Andrew, a 14-year-old athlete and ‘A’ student from Wilmington, Delaware. January 27, 2007, Andrew helped lead his team to victory in a Pennsylvania state championship soccer tournament. Within 48 hours, he was in cardiac arrest. The diagnosis was AML Leukemia. The prognosis was grim. In fact, doctors didn’t expect Andrew to live through the night. Amazingly, Andrew fought for 167 days before going to Heaven on July 14, 2007.  Andrew’s B+ blood type became the perfect message — BE POSITIVE — to reflect how he lived his life and how he inspired others to do the same. Throughout his illness, Andrew inspired thousands to B+ and “Live Like Andrew.”

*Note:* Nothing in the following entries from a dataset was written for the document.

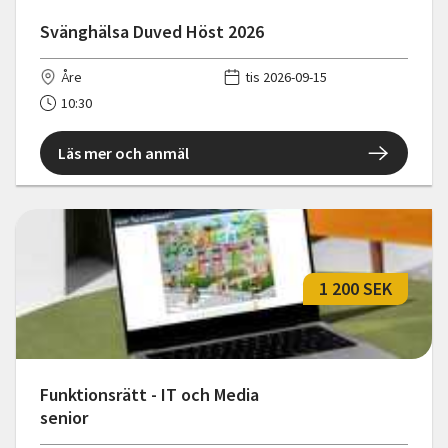
Svänghälsa Duved Höst 2026
Åre
tis 2026-09-15
10:30
Läs mer och anmäl
1 200 SEK
Funktionsrätt - IT och Media
senior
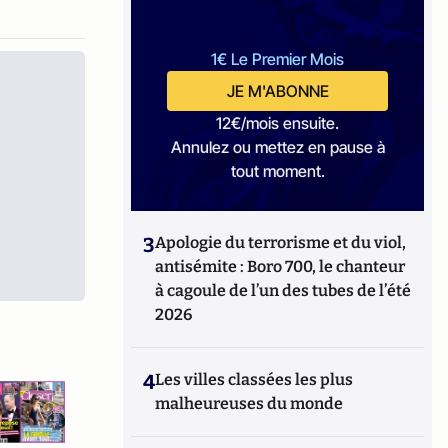
1€ Le Premier Mois
JE M'ABONNE
12€/mois ensuite.
Annulez ou mettez en pause à
tout moment.
3
Apologie du terrorisme et du viol,
antisémite : Boro 700, le chanteur
à cagoule de l’un des tubes de l’été
2026
4
Les villes classées les plus
malheureuses du monde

So Andrew, unlike Marco, did not survive his cancer.  But other children similarly afflicted still can.  The foundation just happens to be associated with a contest that a very dear friend of mine is entered in where the winner will receive a cover story in an influential lifestyle magazine and a life-changing grand prize.  Like the Valley Hills resident, she pursuing her own dreams as she enters her own later acts (Thankfully, she is quite physically healthy).  Like Ashford’s character, not to mention other Lorre sitcom characters, she is far out of my league but entered my life through fate.  The attraction is undeniable but the reward of true connection is even more blissful.  I’d literally do anything to help her.  Thankfully, you can help as well, and not just her.

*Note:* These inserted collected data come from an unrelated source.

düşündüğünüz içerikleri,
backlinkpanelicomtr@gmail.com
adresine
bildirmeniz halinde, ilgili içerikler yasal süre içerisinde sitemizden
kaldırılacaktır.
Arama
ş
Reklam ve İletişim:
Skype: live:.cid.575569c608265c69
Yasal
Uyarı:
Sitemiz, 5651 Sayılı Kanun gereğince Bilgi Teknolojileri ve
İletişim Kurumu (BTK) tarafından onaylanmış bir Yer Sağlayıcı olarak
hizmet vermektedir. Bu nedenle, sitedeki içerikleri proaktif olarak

Every vote you purchase for her will be a donation to the B+ Foundationand will go toward saving other children’s lives in Andrew McDonough’s memory.  If you can’t afford a vote for charity, you can still vote for her for free via Facebook once a day.  She has already made it through two rounds of competition where multiple winners in her groups advance, but now she has to be number one in order to continue her climb to the top.  So I’m hoping some of you who read this will be inspired enough to connect with my Facebook page, learn the name of her and her contest, DONATE!!! ,and encourage others you may know to support her and her noble cause as well.  It’s tax deductible, too, by the way.

I feel like my life of late could be a sitcom premise of its own.  Maybe even a companion piece to B POSITIVE.  My script is still being written.  Arguably, these blogs could be the IP that can inspire it.  Your support of my friend, let alone your continued readership, could make the storyline even more positive.  Everybody loves a happy ending.  They always test quite well.  I’d love the chance for some more dreams of later-life success to come true, just like Marco Pennette’s.

And Mr. Lorre: I’m open to negotiating my life rights with you and your team.